March 21st, 2011
As I’m wont to do before a show, I was at a bar with a book and a beer. The bar was the Hard Rock Cafe where they charge $6.25 for a pint of Mannys. OK then, won’t be drinking there very often. The book was The Captain is Out to Lunch and the Sailors Have Taken Over the Ship, Charles Bukowski, a posthumously published journal of sorts and my go to read for the quiet pre-gig moments. The gig was Kirsten Ward and Gary Westlake opening for the Paperboys at the Showbox at the Market on St. Patrick’s Day. I’d seen the duo perform at the Seattle Gibson Showroom in January which was an intimate evening, small, cozy, like being gathered in a friend’s basement and someone just picking up the acoustic from the corner and strumming out a few beautiful tunes. When I heard about the Showbox gig, I was excited. She’s a favorite of mine recently, and I wanted to hear the music in a larger setting, an amplified setting where even the quieter tunes would fill the room with sound impossible not to hear.
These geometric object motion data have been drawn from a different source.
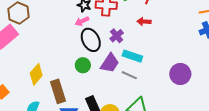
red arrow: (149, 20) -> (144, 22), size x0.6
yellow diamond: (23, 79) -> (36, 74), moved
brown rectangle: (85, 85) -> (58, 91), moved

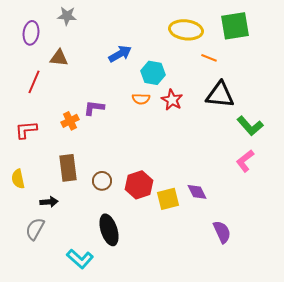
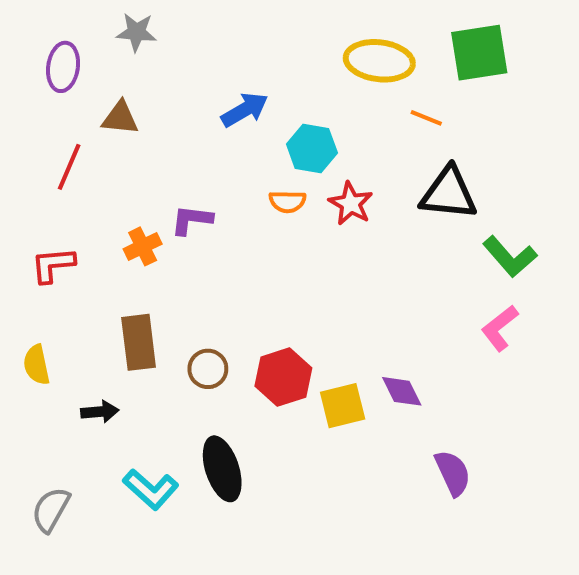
gray semicircle: (35, 229) -> (51, 510), moved
cyan L-shape: (80, 259) -> (151, 489), moved

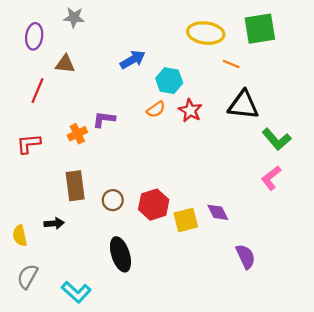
orange semicircle: (287, 202) -> (156, 109), turned -36
yellow semicircle: (37, 365) -> (20, 236), moved
cyan L-shape: (151, 489) -> (76, 292), moved

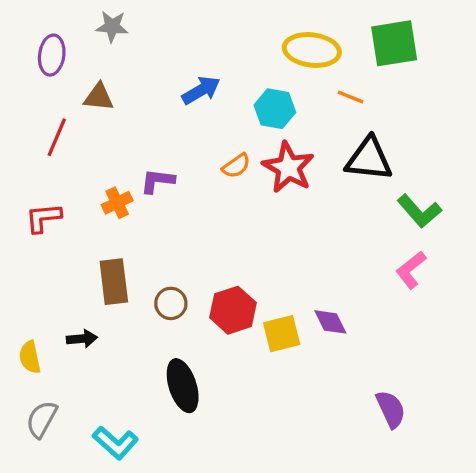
cyan hexagon: (169, 81) -> (275, 109), moved
red star: (190, 110) -> (288, 167), size x1.4
purple semicircle: (246, 257) -> (391, 409), moved

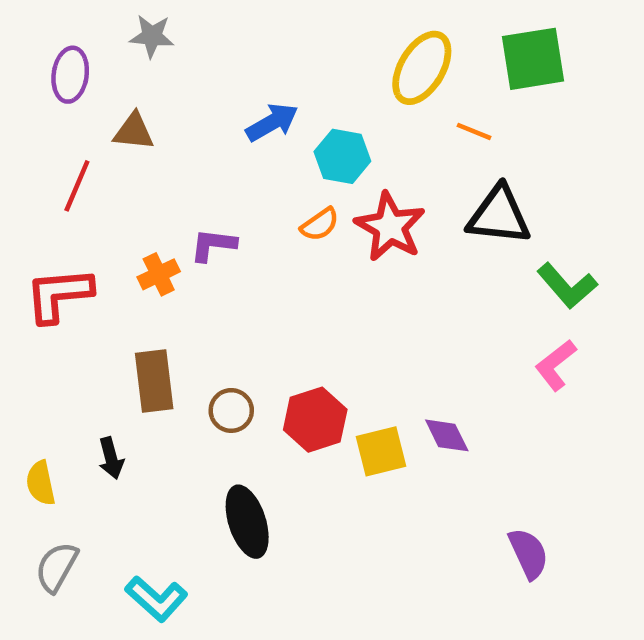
yellow ellipse: (312, 50) -> (422, 68), turned -66
cyan hexagon: (275, 109) -> (342, 156), moved
red L-shape: (43, 218) -> (59, 295), size x1.4
black arrow: (82, 339) -> (111, 458), turned 80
So I read a few pages, finished the beer, and headed over to the show getting there just as Ward and Westlake were stepping onto the stage. They tuned as I situated myself. Then they started in with my favorite, San Sebastian, but rather than acoustic, Westlake was playing a Gibson Firebird with a bit of overdrive. There was an edge to the sound not heard on the CD or at the Gibson show. The intimacy was there, Ward’s songs lend themselves to such no matter the setting, but the sound was of course bigger, enveloping, that edge soothing, like a knife spreading butter on a toasted bagel. After the second song, Ward spoke to the audience, “This is the intimate beginning.” Indeed, it was.
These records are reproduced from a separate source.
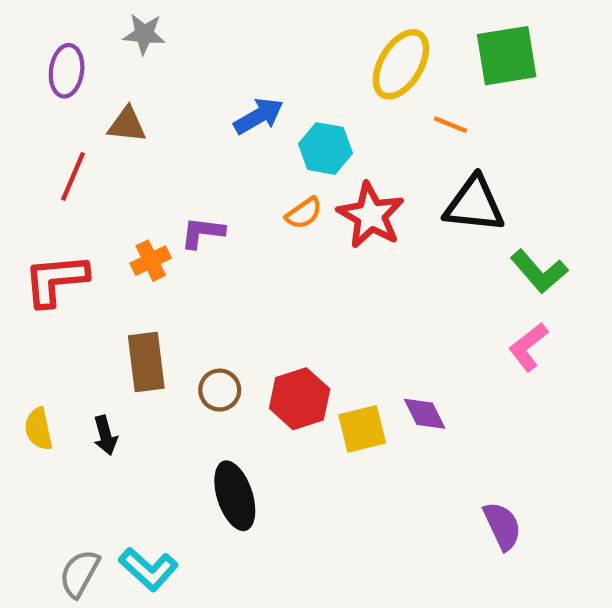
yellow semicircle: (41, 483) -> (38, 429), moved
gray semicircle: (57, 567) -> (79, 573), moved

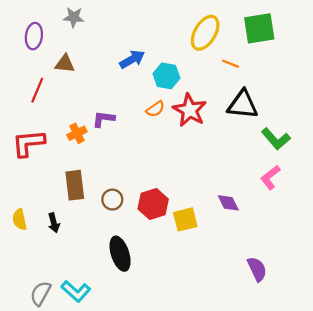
purple diamond: (425, 414) -> (228, 203), moved

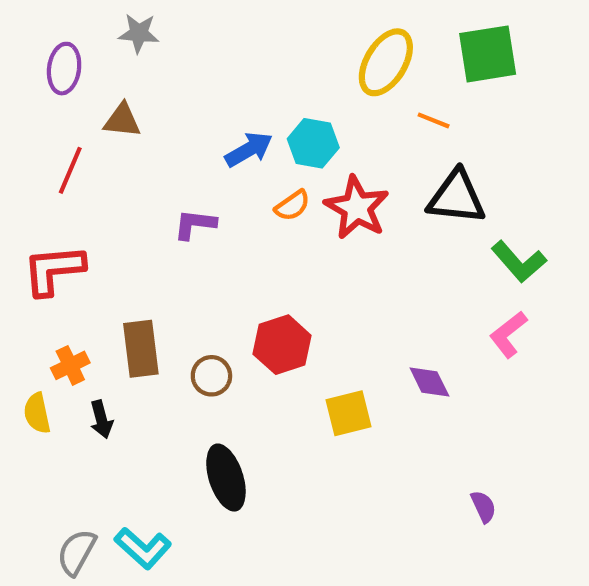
blue arrow: (132, 59) -> (249, 149), moved
orange cross: (77, 133) -> (70, 365), moved
red hexagon: (153, 204) -> (282, 345), moved
purple semicircle: (257, 269) -> (483, 507), size x0.7

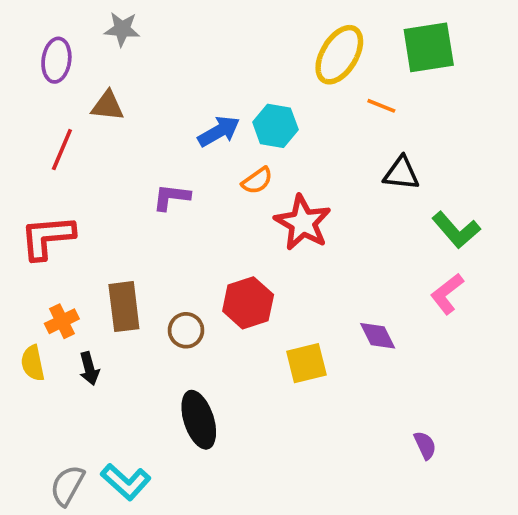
black triangle: (456, 197) -> (401, 173), size x0.7
red star: (357, 208) -> (303, 223), moved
Later, Ward recounted a time in Cannon Beach that involved lots of rain, lots of Patron, and Deliverance. “It was four days of hell,” she said to laughs, “but then we finally got to some song writing and came up with this. This one’s called How to Love Me,” and they started into it. It’s a beautiful soft song, and listening to it and the songs that followed, I was reminded of the Bukowski I’d been reading earlier. He’d been going on about not being able to find any decent music on the radio, about hitting the button again and again to find nothing, something we’ve all experienced, about the great music of the centuries falling on deaf ears, “Think of all the people alive who have never heard decent music. No wonder their faces are falling off, no wonder they kill thoughtlessly, no wonder the heart is missing.” He should have heard Ward and Westlake do one of these sets.
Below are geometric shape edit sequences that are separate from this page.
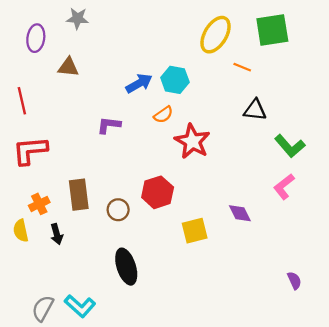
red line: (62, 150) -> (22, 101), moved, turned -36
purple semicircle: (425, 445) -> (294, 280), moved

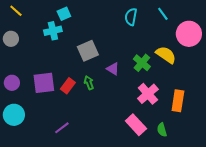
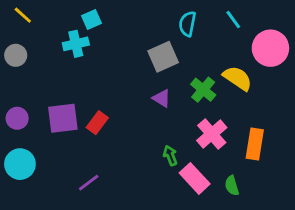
gray square: (88, 51) -> (163, 57), moved
green arrow: (89, 83) -> (170, 155), moved

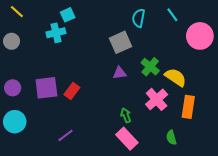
yellow semicircle: (238, 78) -> (176, 77), moved
purple triangle: (162, 98) -> (119, 73), turned -40
pink rectangle: (195, 178) -> (127, 139), moved

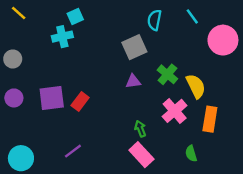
gray circle: (12, 41) -> (13, 59), moved
yellow semicircle: (176, 77) -> (196, 86), turned 30
cyan circle: (15, 122) -> (21, 158), moved

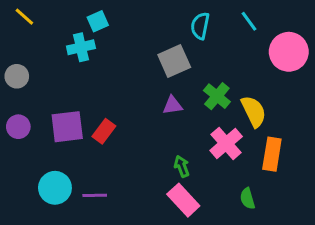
purple line: (73, 151) -> (95, 195), turned 36
cyan circle: (21, 158) -> (55, 188), moved

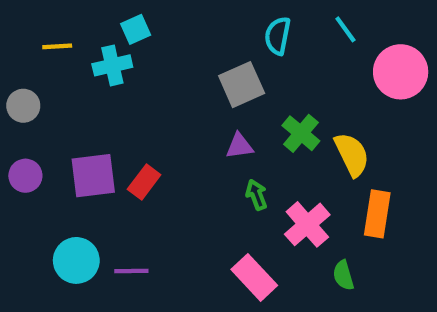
yellow line: (24, 17) -> (57, 46), moved, turned -45
pink cross: (226, 143) -> (307, 224), moved
green arrow: (182, 166) -> (256, 195), moved

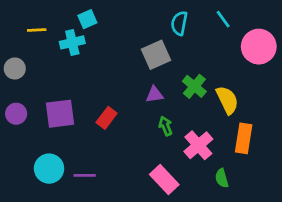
red rectangle: (144, 182) -> (107, 118), moved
The music went on. The heads bobbed. A few danced, but most just listened and let the music do its thing. Near the end, Ward asked, “Feeling intimate?” There was a “whoo!” from somewhere in the audience. Ward continued, “Last time I asked someone that, he walked out the door.” There were laughs. “This one’s called Drive Away.” She started playing but stopped, “Whoa! Something’s not right.” She laughed. There were more laughs from the audience as she tuned. There was again a “whoo!” from somewhere in the audience. They started again, nailed it. The show was much bigger than the Gibson show, but Ward somehow still made it feel small, more like she was performing down in the Green Room under the Showbox rather than up there on the main stage.
When the set was over, they stepped quickly off the stage. The intimate beginning was done, but for me that was the whole of the night. I left and walked up first avenue singing, “All I wanna do is drive away from here.” It’s music that should be on the radio somewhere, music that will give one heart and, perhaps more importantly, keep faces from falling off.